*** Block opens ***
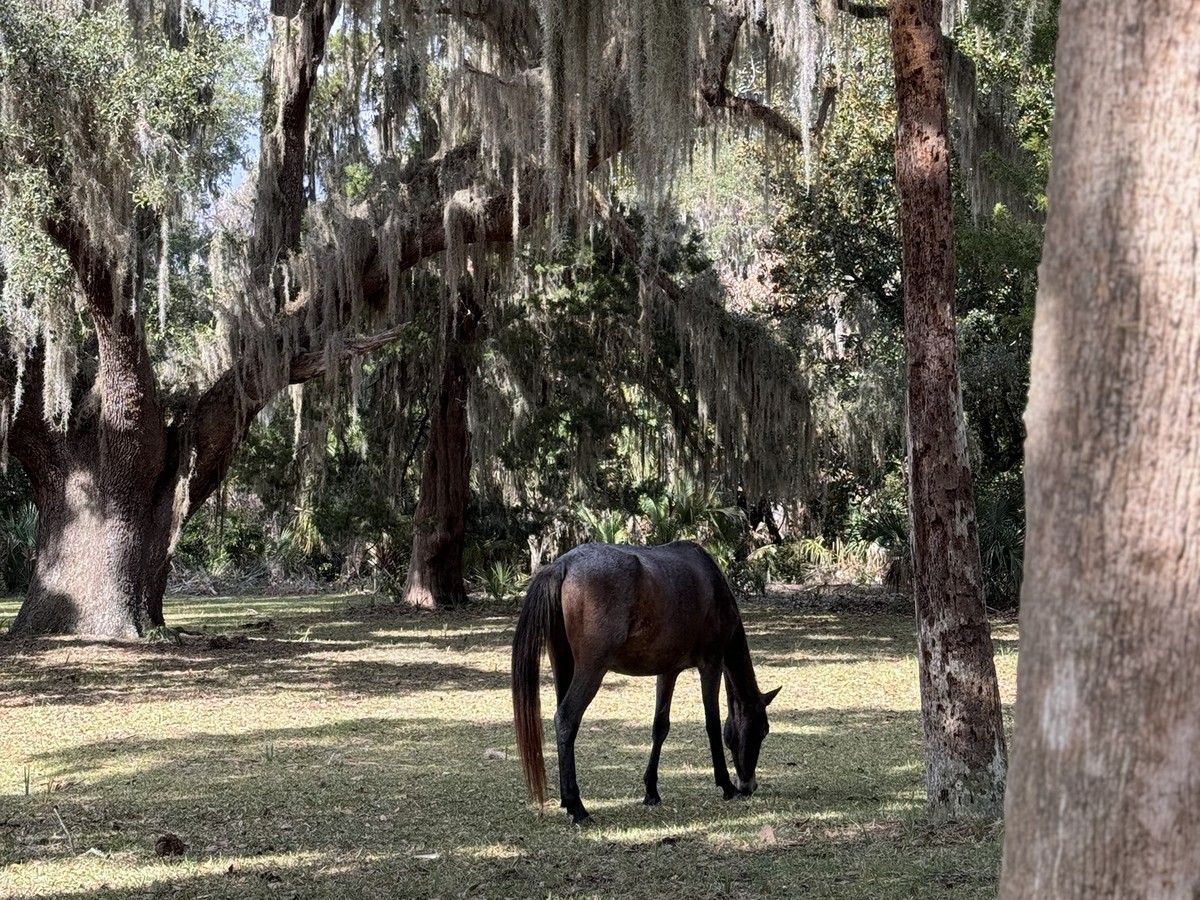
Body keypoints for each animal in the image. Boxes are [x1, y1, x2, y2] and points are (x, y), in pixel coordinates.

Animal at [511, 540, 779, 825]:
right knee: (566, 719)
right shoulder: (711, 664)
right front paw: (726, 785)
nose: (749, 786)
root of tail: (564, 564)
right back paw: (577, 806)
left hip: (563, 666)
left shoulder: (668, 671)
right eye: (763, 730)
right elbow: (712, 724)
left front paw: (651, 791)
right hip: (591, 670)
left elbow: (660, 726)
*** Block closes ***
*** Block opens ***
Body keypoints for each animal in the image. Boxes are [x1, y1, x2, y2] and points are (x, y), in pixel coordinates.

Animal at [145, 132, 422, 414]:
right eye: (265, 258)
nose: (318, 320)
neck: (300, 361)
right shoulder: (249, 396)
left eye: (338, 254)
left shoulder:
*** Block closes ***
**REQUIRED ACTION:**
Return each line of the material above in which the string "left" appears.

**OUTPUT BELOW:**
left hip: (563, 666)
left shoulder: (668, 671)
left front paw: (651, 791)
left elbow: (660, 726)
left eye: (338, 254)
left shoulder:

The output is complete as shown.